Superbad might be the most provocative teen sex comedy ever made; it is certainly one of the most convulsively funny. Its protagonists are graduating high-school buddies swimming in hormones and uncertainty. Seth (Jonah Hill) is blobby and loud; Evan (Michael Cera) skinny, hysterical, and a tad girlish. (Think Mostel and Wilder in The Producers.) A virgin and likely to remain so for some time, Seth talks of nothing but sex—a nonstop stream of F- and P- and D-words that would make David Mamet sit up and salute. The more prepossessing Evan is embarrassed by his friend’s sexist ejaculations; he respects women—from afar. (He shifts and stammers around the cute female classmate flashing him the tongue.) Both look to a party that evening for resolution. Their task is to procure alcohol, which Seth is sure will get them laid. In the course of their odyssey, they plunge into a night world of sex, drugs, and aggression in which no one’s development is unarrested.
The co-producer is Judd Apatow, of Knocked Up, the co-writer Seth Rogen of the same. Some right-wing commentators pretzeled themselves up to praise that film—which had naughty words and drugs and premarital sex but, hallelujah, came down squarely on the side of family values. The same is true of Superbad, but the pretzels will have to be even twistier. Apatow and company (the director here is Greg Mottola) have a pipeline to the adolescent id and a little too much fun frolicking in its hot springs of obscenity. If teens come away with the message that booze and sex and drugs can’t buy them love (or happiness), they’ll also feel the compulsion to talk dirty, drink, fuck, and learn the lesson for themselves—as well they should, provided they don’t kill themselves doing it.

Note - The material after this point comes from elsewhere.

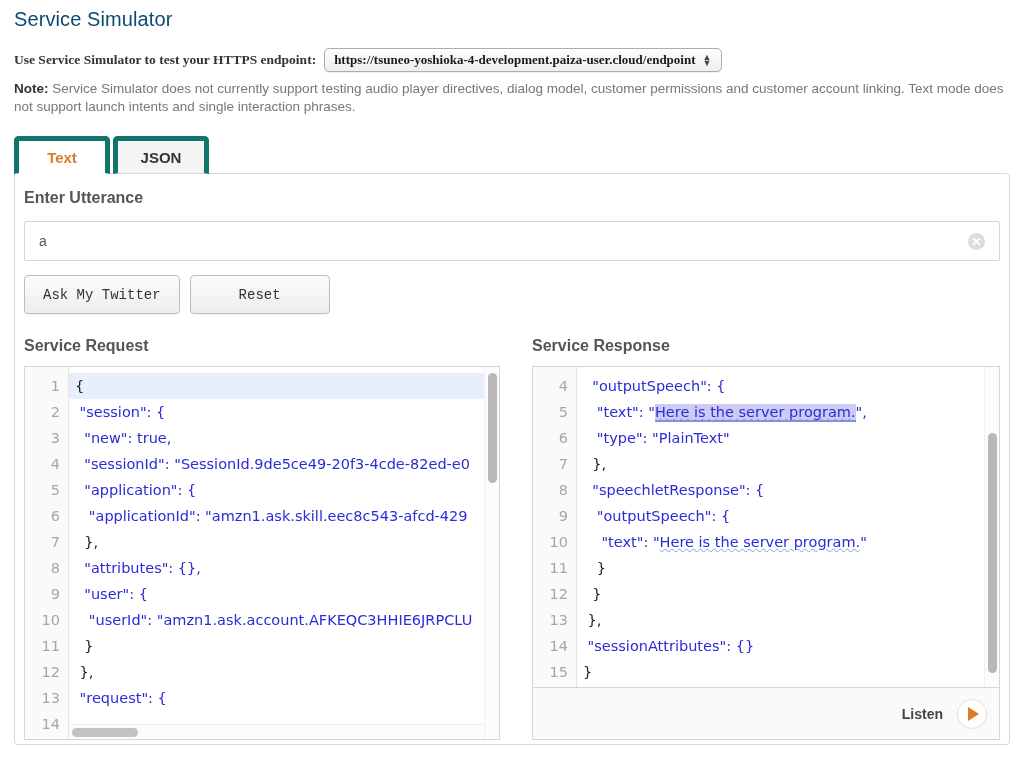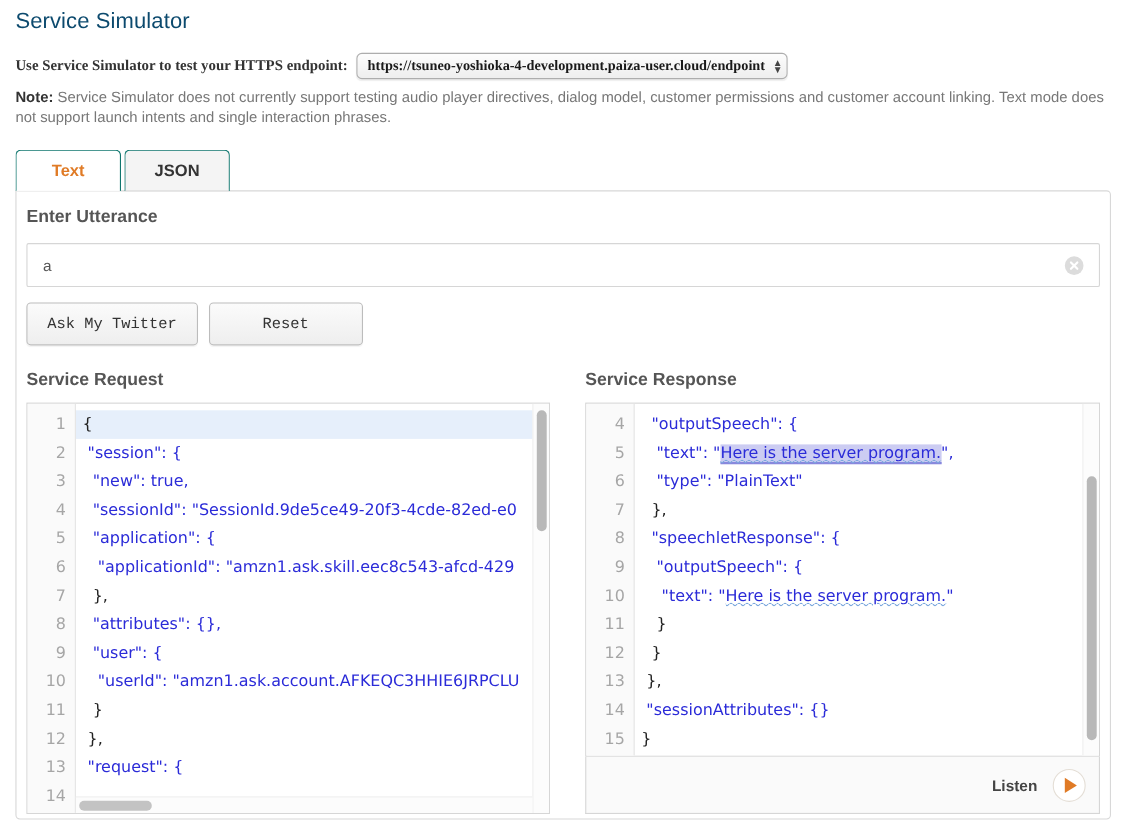"https://tsuneo-yoshioka-4-development.pa" .endpoint-select { padding: 0 4px 0 9px -> 0 10px 0 9px }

Superbad is like American Graffiti, with a crucial difference: The adults are as childlike and out of control as the children (if not more so). In George Lucas’s funny-sad paean to lost innocence, the teens sabotaged a police cruiser; in Superbad, two drunken cops (Rogen and Bill Hader, a master of deadpan dementia) shoot up their own car to impress Seth and Evan’s dorky friend, Fogell (Christopher Mintz-Plasse). Dispatched to buy the booze, Fogell has created a fake I.D. bearing the one-word pseudonym “McLovin”—a name that will live, I predict, as long as teen movies. He’s so endearingly not a McLovin that you can almost understand the policemen’s infatuation with him. He is the primordial, Jungian dork within us all.

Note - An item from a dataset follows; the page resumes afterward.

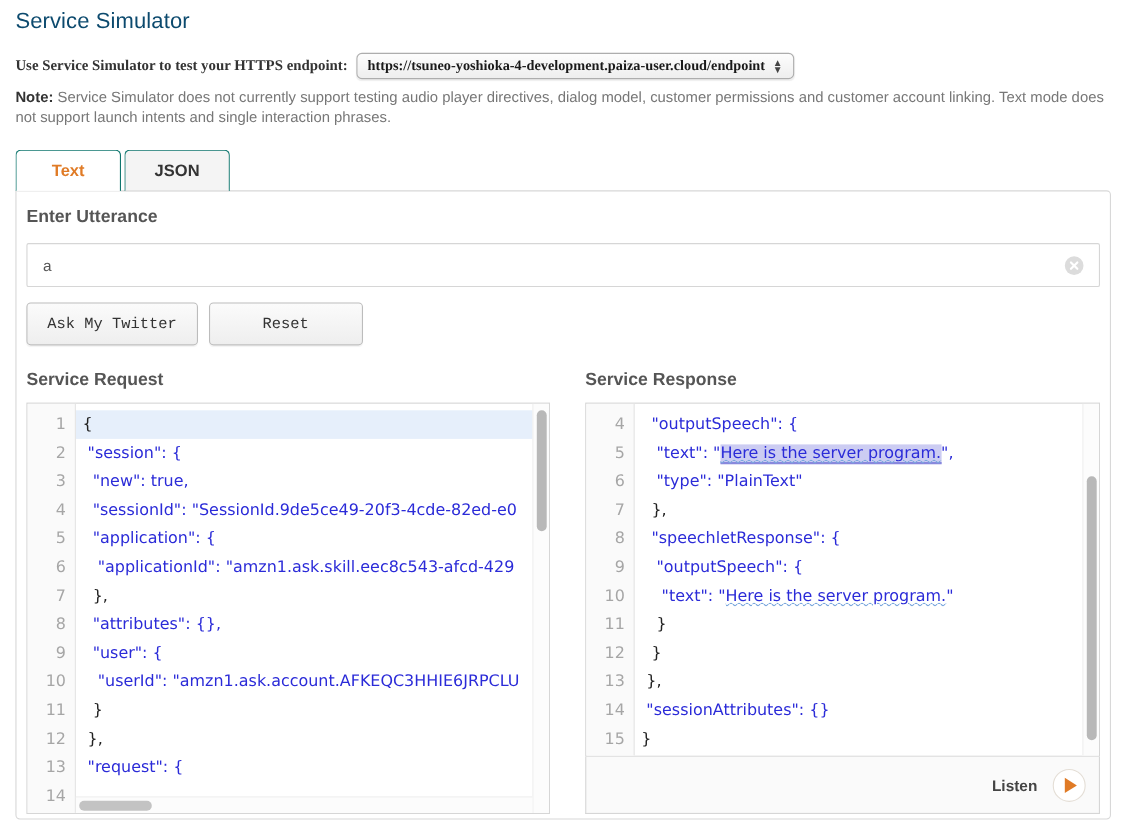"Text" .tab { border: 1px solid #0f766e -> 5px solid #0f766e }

By the time the cops are firing guns in juvenile ecstasy, the movie has entered a fugue state. Adam Sternbergh in this magazine called those unable to let go of childhood “grups,” while writer Christopher Noxon has dubbed them “rejuveniles”: Whatever you call them, Apatow has become their Florenz Ziegfeld—and maybe, too, their David Lynch. Still in search of alcohol, Seth and Evan stumble into a grown-up inferno in which hairy men inexplicably punch one another to a pulp. An addled redneck cokehead makes Evan sing for him, while a busty babe who dirty-dances with the enraptured Seth leaves his trousers smeared with menstrual blood. It’s like the “candy-colored clown they call the sandman” sequence in Blue Velvet. The donkey scene in Pinocchio also comes to mind. This is where delinquents go to degenerate.

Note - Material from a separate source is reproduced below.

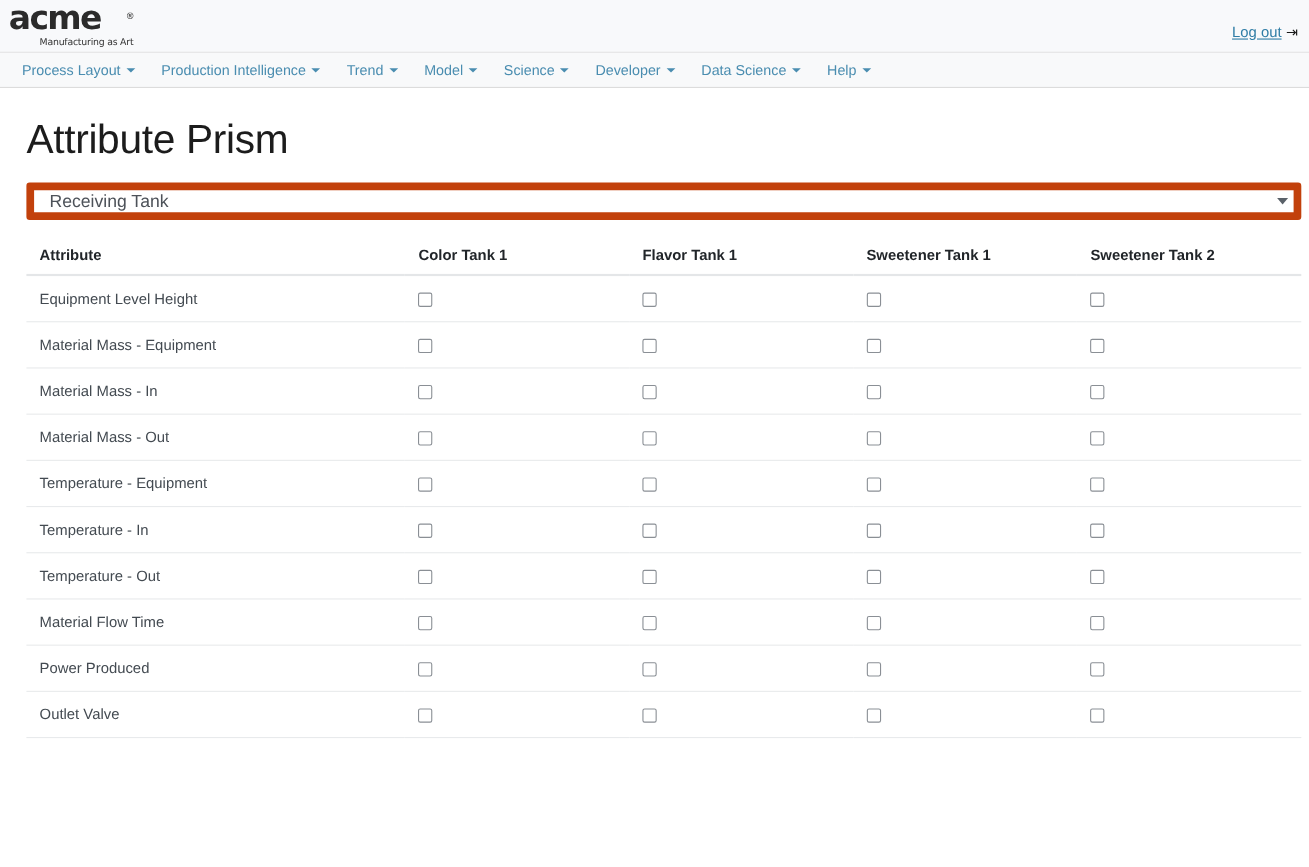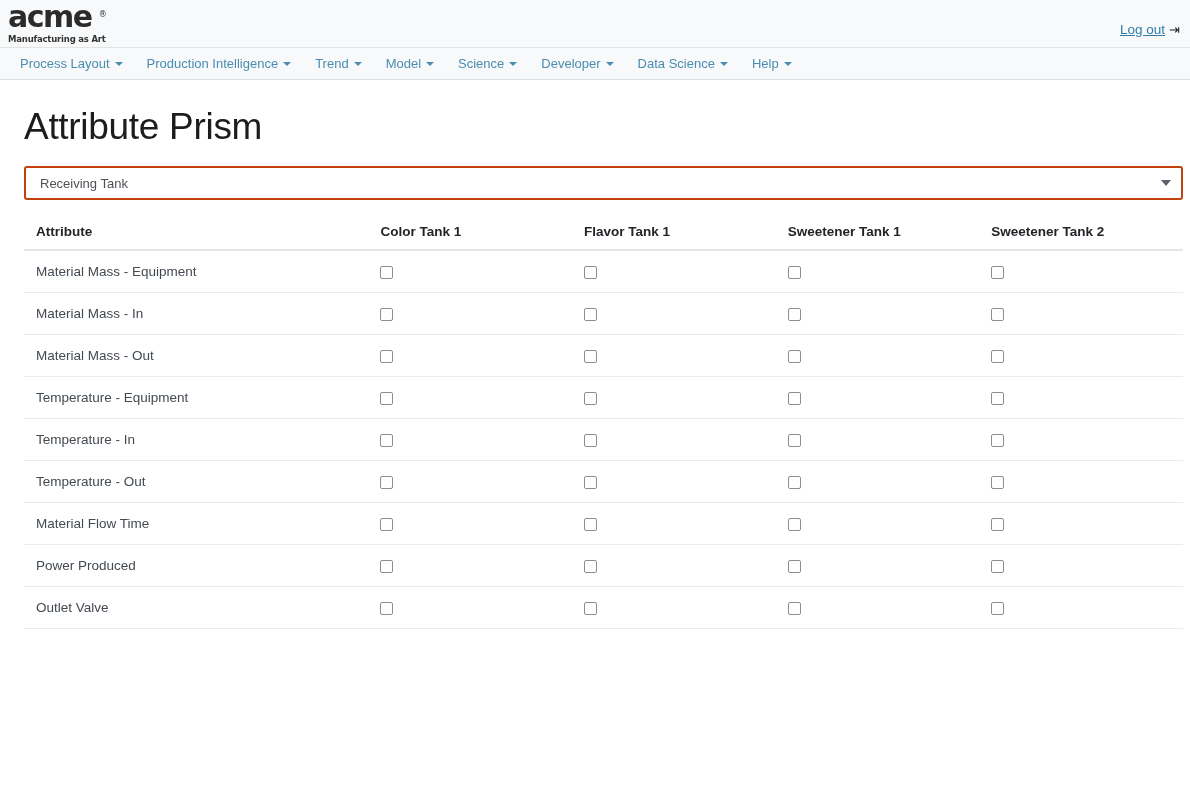"Manufacturing as Art" .brand-tag { font-weight: bold -> normal; margin-left: none -> 28px }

At close to two hours, Superbad feels fifteen minutes too long, although Mottola and writers Rogen and Evan Goldberg want to take you past the high to the inevitable plummet. No American Pie climactic couplings here. Instead: puke and loathing. The filmmakers linger on the homoerotic undercurrents of adolescent male friendship in a way that other teen sex comedies avoid like the (gay) plague. That’s what makes Superbad so vital—and so of its time. In the seventies and eighties, even explicit teen sex comedies like Fast Times at Ridgemont High unfolded in a culture with a fair amount of shame. Now, with Fast Times and American Pie as touchstones, with MySpace turning even shy people into exhibitionists, filmmakers can begin where their predecessors ended. Soon it might not be repression we have to worry about but having nothing left to repress.
The Nanny Diaries, based on Emma McLaughlin and Nicola Kraus’s best-selling novel (a roman à clef), is a grim slog. Scarlett Johansson plays Annie, an unaffected, adorably clumsy Jersey girl who “doesn’t know who she is.” Shanghaied in Central Park by Mrs. X (Laura Linney), she is thrust into the Upper East Side world of inattentive gazillionaires, self-obsessed trophy wives, and children at once spoiled and neglected. The perspective of the writer-directors, Shari Springer Berman and Robert Pulcini (American Splendor), is both contemptuous and envious—which is honest, I suppose, given New York’s ever-burgeoning income gap and the bitterness of its have-nots and have-not-enoughs. (That ambivalence is, admittedly, a motif of this magazine, which the heroine dips into before taking her job.)